Resource stuck on DELETING after timeout operation
One time I had an error during removing resource from one node:
Description:
Failed to delete volume [hosting-vol-data-web-hc1-wd11-0_00000]
Cause:
External command timed out
Additional information:
External command: lvremove -f data/hosting-vol-data-web-hc1-wd11-0_00000
After few time I've checked lvm on the node, it was fully removed, but linstor still show it as DELETING.
After restart linstor-satellite service it was totally disappears.
"External command timed out" means that the lvremove utility was stuck for longer than what LINSTOR's timeout for running external commands allows (the default is 45 seconds).
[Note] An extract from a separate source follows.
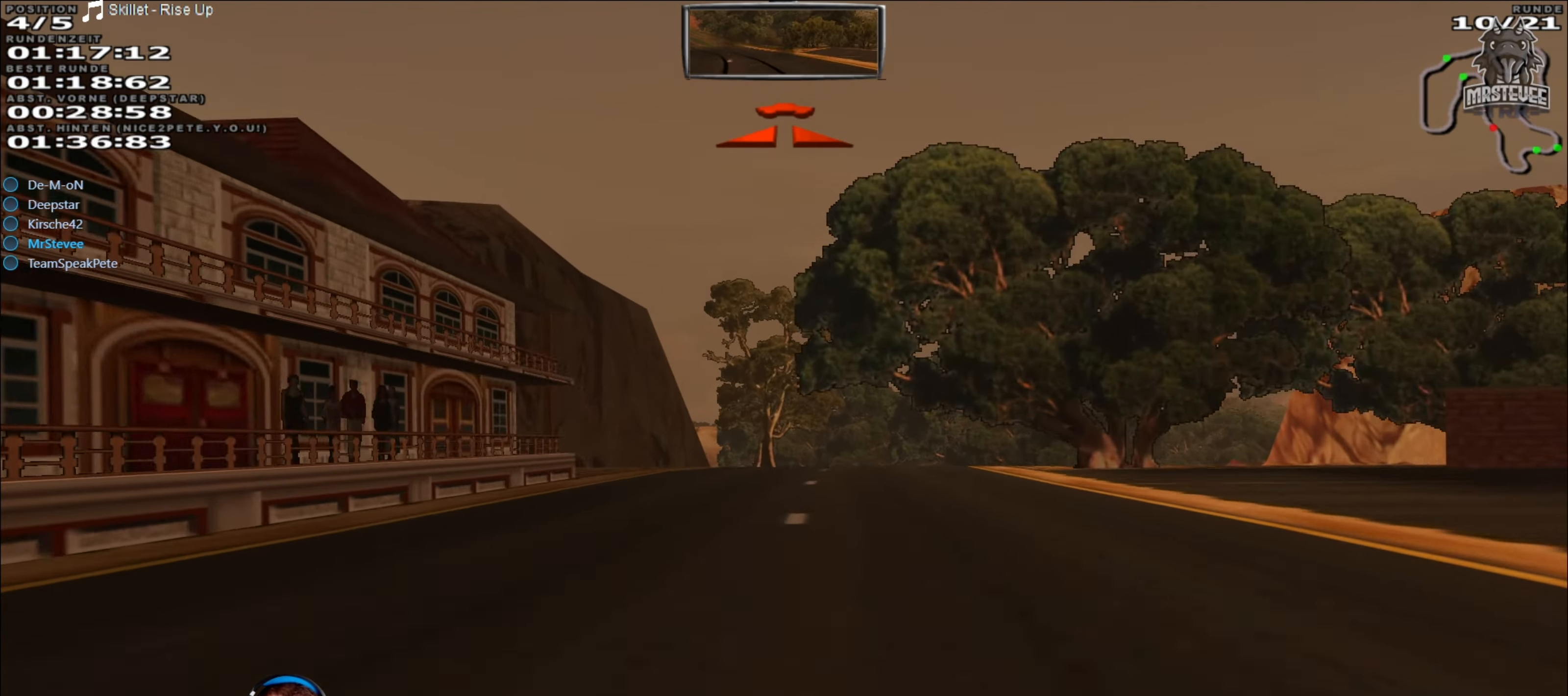
{"buttons": [], "left_stick": "center", "right_stick": "center", "events": [[83, "left_stick", "right"], [100, "R2", "up"], [116, "L2", "down"], [216, "left_stick", "center"], [283, "L2", "up"]]}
The reason for that is normally outside of LINSTOR, in this case probably some problem with LVM.
LVM can become extremely slow if the filters are not configured correctly, because it attempts to scan various kinds of block devices for physical volumes, etc. - and sometimes that includes existing DRBD devices.
@raltnoeder I know that. I'm just saying, that after few time it was removed but satellite does not monitored that situation until restart.
Just faced with this problem again, resource may stuck on DELETING if run this during RESIZING. Or opposite side, I'm not understood it well.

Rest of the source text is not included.